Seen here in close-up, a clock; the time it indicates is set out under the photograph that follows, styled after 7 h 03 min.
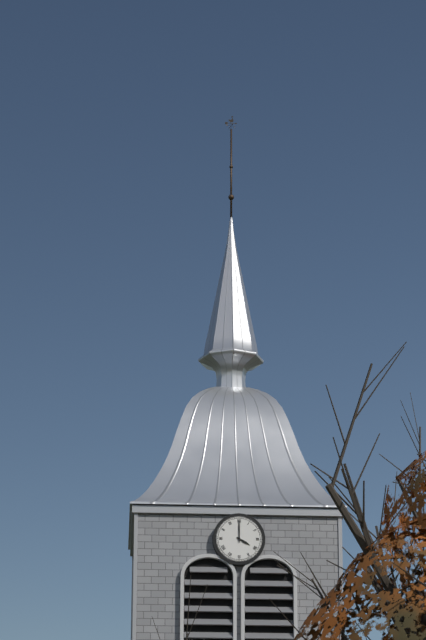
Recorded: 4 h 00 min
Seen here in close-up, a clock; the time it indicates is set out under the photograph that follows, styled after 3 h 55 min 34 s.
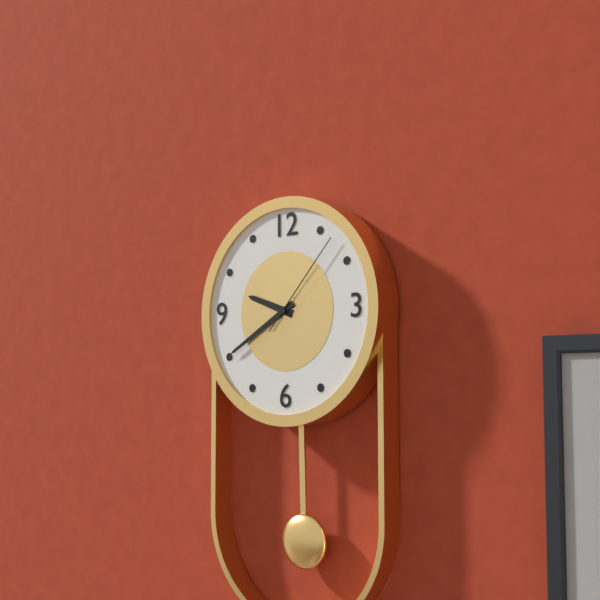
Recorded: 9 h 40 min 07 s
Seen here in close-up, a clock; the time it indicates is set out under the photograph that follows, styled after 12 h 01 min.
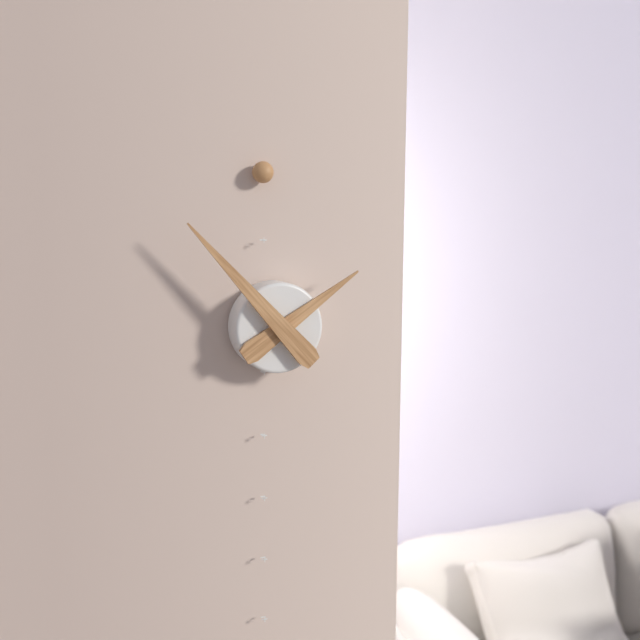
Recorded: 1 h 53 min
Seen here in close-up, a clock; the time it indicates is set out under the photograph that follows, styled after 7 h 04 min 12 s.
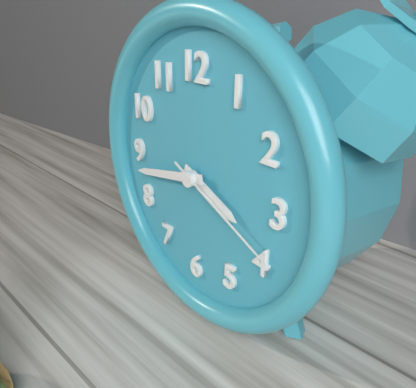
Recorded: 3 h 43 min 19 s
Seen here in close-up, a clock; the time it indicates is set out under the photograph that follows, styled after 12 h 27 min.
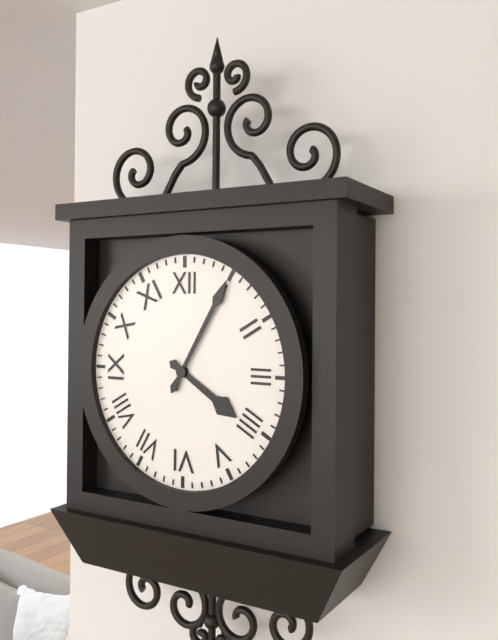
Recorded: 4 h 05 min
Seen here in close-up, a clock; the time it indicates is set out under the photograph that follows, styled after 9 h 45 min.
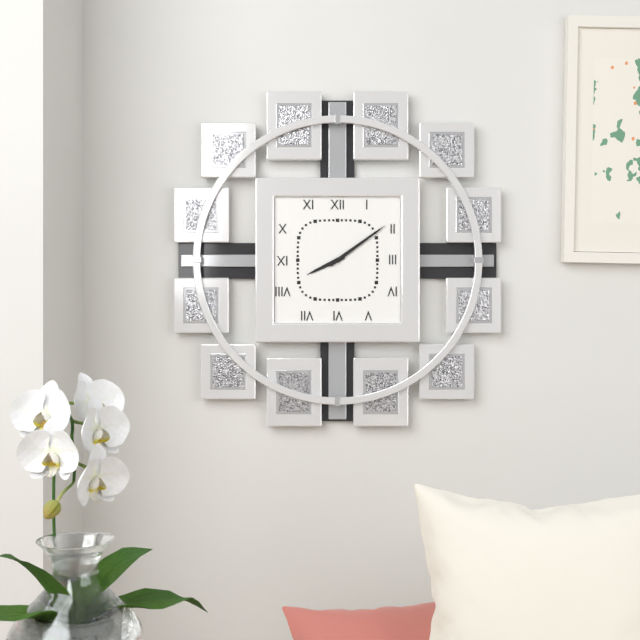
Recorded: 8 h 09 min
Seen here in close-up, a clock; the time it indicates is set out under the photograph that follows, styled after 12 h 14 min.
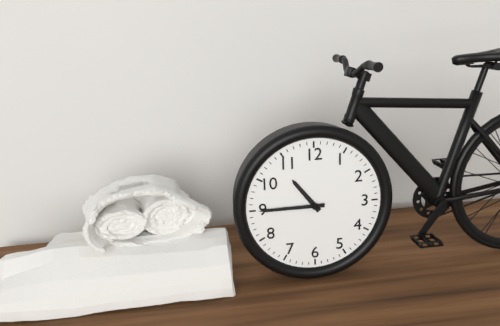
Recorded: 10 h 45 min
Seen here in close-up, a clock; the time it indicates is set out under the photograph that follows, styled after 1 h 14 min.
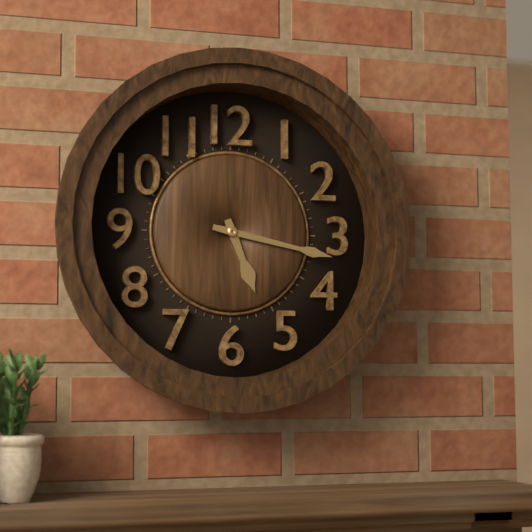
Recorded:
============
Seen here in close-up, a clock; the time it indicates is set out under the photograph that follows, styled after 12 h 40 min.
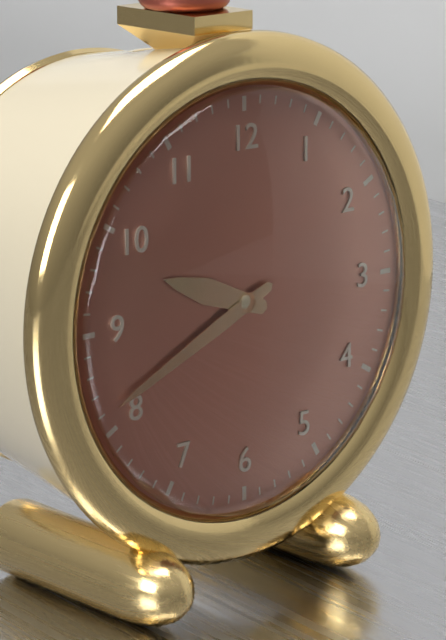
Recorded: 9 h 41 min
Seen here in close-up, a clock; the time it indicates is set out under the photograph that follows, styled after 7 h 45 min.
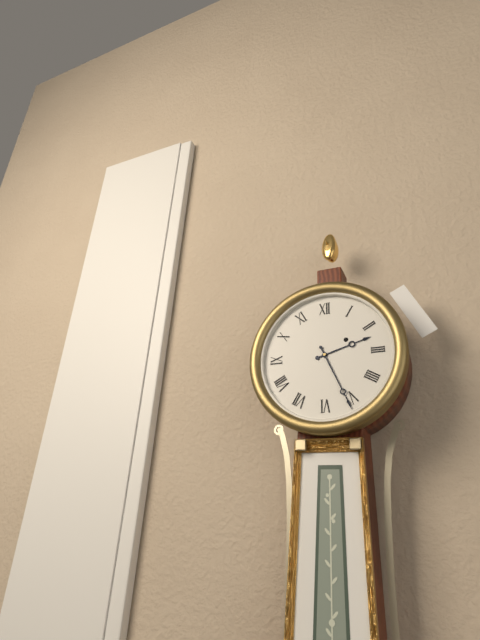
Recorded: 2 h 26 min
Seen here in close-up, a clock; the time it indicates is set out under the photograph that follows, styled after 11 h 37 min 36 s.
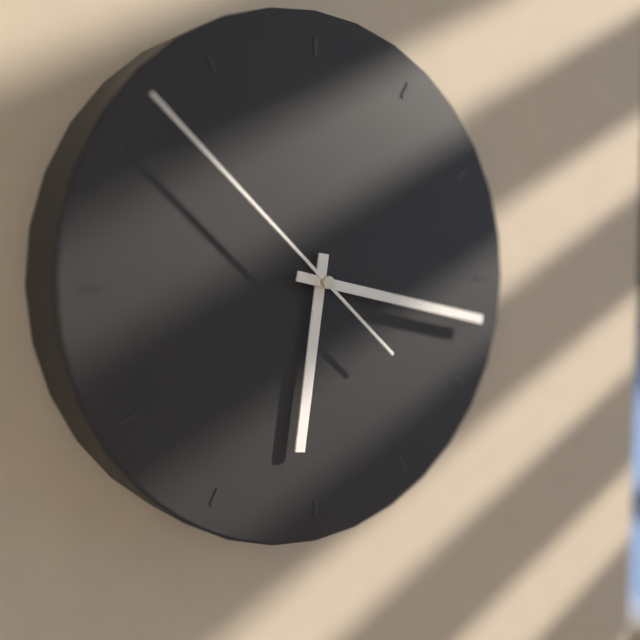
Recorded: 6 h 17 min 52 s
============
TASK TO COMPLETE — Tally how many lines in the records above contain the string "Recorded", treating case as significant, and reply with that number alone.

ANSWER FOR THE TASK — 11